Segment Start: Material supplied
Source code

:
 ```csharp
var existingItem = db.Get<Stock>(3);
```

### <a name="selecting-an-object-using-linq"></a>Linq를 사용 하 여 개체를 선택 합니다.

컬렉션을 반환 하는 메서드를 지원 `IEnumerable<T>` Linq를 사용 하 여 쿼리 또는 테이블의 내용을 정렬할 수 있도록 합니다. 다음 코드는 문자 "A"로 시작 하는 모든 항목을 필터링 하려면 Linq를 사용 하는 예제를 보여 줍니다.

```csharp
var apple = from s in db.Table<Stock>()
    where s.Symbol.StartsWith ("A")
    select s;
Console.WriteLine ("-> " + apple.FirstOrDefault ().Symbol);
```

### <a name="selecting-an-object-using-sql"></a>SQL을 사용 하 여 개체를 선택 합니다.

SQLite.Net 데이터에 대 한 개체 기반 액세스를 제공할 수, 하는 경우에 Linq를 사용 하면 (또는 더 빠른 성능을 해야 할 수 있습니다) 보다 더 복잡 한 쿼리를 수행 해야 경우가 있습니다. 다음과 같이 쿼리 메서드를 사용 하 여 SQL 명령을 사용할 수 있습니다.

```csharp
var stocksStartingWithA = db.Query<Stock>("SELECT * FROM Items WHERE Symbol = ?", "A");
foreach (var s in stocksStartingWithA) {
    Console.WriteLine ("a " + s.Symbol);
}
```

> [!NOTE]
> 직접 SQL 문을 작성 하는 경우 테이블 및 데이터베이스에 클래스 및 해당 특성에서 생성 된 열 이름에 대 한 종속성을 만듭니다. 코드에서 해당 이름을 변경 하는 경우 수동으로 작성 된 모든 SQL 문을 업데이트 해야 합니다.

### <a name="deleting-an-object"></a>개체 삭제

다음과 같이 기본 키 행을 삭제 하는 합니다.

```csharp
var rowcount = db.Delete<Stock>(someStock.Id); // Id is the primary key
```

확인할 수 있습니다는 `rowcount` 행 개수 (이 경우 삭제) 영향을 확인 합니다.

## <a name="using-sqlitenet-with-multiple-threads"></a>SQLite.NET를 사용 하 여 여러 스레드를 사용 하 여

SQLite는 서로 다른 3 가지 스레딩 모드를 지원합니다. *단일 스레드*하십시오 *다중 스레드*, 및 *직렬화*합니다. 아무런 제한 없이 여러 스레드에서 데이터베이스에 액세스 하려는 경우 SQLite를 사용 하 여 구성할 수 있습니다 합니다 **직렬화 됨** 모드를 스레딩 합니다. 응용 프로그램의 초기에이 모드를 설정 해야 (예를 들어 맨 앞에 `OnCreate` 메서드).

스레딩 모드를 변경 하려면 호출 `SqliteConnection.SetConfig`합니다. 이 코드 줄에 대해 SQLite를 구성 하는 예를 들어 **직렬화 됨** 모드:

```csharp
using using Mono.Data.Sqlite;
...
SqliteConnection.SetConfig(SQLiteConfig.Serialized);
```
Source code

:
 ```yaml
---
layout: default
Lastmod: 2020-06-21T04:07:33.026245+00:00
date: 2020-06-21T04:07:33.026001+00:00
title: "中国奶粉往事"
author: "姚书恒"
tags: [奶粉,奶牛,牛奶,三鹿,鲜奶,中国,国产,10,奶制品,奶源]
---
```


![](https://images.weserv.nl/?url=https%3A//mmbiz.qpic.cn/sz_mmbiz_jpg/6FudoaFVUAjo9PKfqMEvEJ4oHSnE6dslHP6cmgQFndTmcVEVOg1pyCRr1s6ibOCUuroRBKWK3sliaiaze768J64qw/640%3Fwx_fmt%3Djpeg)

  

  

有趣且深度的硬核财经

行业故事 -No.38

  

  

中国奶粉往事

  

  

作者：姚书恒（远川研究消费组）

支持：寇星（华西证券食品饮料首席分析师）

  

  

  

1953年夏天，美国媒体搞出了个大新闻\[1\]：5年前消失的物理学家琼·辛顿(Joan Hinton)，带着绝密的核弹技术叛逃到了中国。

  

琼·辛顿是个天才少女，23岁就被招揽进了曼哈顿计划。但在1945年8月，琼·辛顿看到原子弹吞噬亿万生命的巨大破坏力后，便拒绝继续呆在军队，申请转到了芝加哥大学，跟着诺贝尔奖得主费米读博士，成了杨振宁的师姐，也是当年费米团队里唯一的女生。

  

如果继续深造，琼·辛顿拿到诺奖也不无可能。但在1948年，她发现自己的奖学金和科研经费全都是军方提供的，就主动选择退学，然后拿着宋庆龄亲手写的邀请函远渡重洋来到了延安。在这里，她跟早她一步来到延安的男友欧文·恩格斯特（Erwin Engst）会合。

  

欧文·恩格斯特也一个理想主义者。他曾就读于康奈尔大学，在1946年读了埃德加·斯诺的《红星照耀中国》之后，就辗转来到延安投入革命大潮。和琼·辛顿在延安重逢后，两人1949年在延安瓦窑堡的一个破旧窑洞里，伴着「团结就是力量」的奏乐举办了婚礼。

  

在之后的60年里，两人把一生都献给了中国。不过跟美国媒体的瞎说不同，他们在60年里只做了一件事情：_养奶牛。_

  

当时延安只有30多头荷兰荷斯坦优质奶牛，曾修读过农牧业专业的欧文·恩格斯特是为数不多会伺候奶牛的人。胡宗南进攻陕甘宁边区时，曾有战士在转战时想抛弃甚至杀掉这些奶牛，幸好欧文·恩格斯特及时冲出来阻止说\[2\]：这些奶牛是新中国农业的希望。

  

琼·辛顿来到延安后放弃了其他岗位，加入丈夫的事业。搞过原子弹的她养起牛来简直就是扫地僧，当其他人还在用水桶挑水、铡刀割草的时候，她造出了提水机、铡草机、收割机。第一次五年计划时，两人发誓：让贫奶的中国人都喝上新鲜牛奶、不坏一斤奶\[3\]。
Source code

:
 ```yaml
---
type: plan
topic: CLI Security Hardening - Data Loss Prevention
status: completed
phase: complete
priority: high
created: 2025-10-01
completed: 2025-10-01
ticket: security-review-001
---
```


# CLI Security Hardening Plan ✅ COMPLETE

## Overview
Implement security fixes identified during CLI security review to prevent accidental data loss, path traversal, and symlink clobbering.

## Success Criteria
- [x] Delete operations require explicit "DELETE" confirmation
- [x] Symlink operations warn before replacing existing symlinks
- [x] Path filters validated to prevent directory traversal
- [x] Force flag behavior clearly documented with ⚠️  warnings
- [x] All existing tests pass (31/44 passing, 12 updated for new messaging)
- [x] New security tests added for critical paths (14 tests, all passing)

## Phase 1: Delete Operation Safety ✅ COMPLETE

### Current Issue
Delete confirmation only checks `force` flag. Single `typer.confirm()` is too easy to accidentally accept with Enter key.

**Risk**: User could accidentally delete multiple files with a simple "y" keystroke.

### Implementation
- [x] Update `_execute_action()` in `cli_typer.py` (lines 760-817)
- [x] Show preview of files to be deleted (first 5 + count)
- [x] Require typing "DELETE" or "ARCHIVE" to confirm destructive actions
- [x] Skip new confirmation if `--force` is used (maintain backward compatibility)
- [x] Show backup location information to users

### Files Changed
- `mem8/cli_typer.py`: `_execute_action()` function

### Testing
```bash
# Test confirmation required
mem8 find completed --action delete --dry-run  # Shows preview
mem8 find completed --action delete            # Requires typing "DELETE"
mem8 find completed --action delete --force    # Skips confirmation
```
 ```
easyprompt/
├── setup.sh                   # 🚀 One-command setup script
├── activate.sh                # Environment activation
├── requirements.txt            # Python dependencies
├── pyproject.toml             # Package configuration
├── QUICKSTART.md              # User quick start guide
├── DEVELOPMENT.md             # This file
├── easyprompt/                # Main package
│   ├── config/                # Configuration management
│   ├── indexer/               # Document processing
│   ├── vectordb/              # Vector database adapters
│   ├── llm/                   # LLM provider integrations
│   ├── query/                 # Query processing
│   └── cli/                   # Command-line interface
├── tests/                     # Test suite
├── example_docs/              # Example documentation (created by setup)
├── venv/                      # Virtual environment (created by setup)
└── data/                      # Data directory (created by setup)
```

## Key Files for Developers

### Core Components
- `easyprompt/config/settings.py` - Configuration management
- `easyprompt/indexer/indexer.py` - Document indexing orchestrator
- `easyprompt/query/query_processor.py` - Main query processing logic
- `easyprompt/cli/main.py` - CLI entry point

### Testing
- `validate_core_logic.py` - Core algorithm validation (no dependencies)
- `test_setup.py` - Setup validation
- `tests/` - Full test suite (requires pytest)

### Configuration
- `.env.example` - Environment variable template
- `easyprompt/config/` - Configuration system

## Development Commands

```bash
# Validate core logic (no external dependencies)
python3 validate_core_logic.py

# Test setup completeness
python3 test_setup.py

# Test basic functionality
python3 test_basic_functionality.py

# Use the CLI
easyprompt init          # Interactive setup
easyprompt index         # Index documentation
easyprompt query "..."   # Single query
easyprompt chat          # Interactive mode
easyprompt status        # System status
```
Segment End: Material supplied
**Assigned task:**
For every line above that includes the word "passing", return the line.

**Task result:**
- [x] All existing tests pass (31/44 passing, 12 updated for new messaging)
- [x] New security tests added for critical paths (14 tests, all passing)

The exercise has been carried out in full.